**Quoted passage:**
*** Block opens ***

The Zippers are fluent in the wider primordial ooze of American folk, the malleable musics of the '20s through '40s, where jazz mingled freely with dozens of regional idioms (the blues of the Delta, bluegrass, calypso warble and Creole spice, highland balladry). But what makes them special -- what separates them from both purists (say, an old-time New Orleans brass band) and more casual appreciations (say, Big Bad Voodoo Daddy) -- is their intimate connection. They embody a way of making music that's almost vanished, as well as an older way of being heard. They're aiming at people who aren't concerned with strict historical accuracy but instead can hear in it images they didn't know they recognized, who can feel a connection with its universal values, stories, troubles, and concerns.
Given that for many years this music has been more actively curated and archived than enjoyed, you'd think re-inventing it for a popular audience would be a herculean challenge. "It's not, man," says Mathus, "because I came to it totally self-taught and from the ground up. I had a little better chance than most people simply because I grew up with musicians who listened to a lot of classic bluegrass and country music. Being on the fringes of bluegrass and country music, being used to hearing that old kind of recorded music, my ears were sort of open to that. I loved my Flatt-and-Scruggs records when I was growing up. So when I heard Robert Johnson and Louis Armstrong, it didn't sound old and funky or weird, it sounded good. I taught myself everything I know about it, and that didn't involve school -- that involved listenin', playin', and just bein' out in the world. Our approach is the opposite of the academic approach. That's why it's so different."
Mathus was raised between Clarksdale and Corinth, in Mississippi. "There's a lot of musicians down there and there's a lot of people that play music as part of their entertainment or their tradition or their family -- barbecues, family reunions, church, it takes the whole spectrum. That's the tradition I grew up in."
These living links to the music are an indispensable part of the Zippers' legacy. "My dad plays banjo," says Mathus. "That's where I got banjo, and that's how Katherine learned banjo. I knew how to play, because my dad had showed me, and I showed her. It's a complicated instrument, really. In its time it had a big role as a rhythm piece -- before drums it got played a lot. It works with our sound -- we make it work, we work with the limitations and the strengths of it. When you hear it, you know it's a banjo, so it has this quality, it has these connotations that are different from if it was just a guitar playing everything. When you hear that banjo, it's ringing out and it has a happiness to it that's just built into it. Part of its role is to add this sort of comedic rhythm."

*** Block closes ***

**Exercise data:**
*** Block opens ***

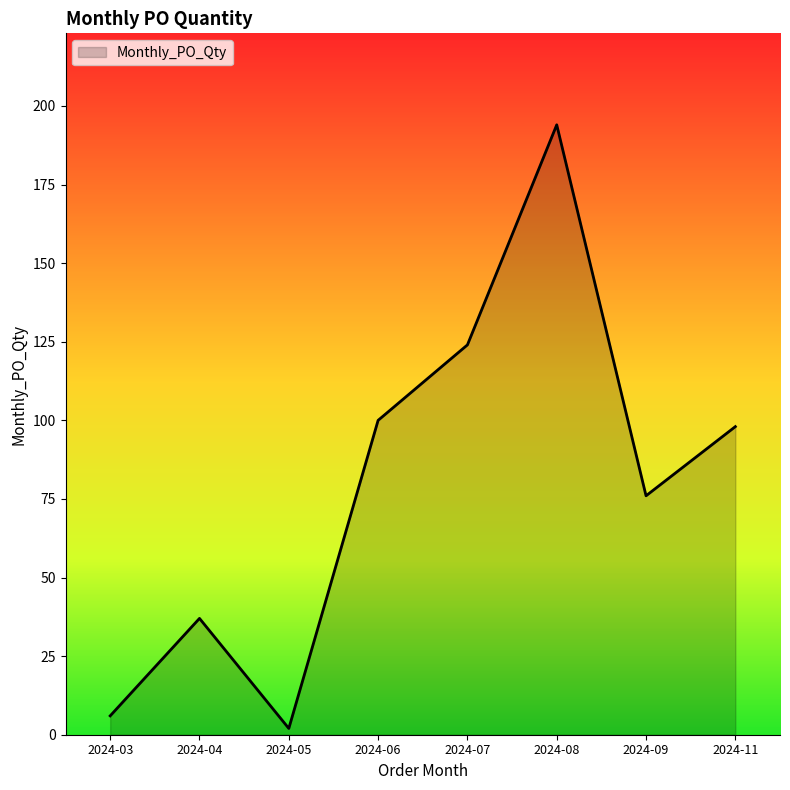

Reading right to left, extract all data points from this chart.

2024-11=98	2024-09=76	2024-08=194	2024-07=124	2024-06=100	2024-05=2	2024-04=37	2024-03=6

*** Block closes ***

**Study questions:**
(1) In the article about the Zippers, where was Mathus raised?
(2) Translate this sentence from the article about the Zippers into Spanish: "I loved my Flatt-and-Scruggs records when I was growing up."
(3) Which occasions does Mathus name in the article about the Zippers as settings where people play music?

**Answers by item:**
(1) Between Clarksdale and Corinth, in Mississippi.

(2) Me encantaban mis discos de Flatt-and-Scruggs durante mi infancia.

(3) Barbecues, family reunions, church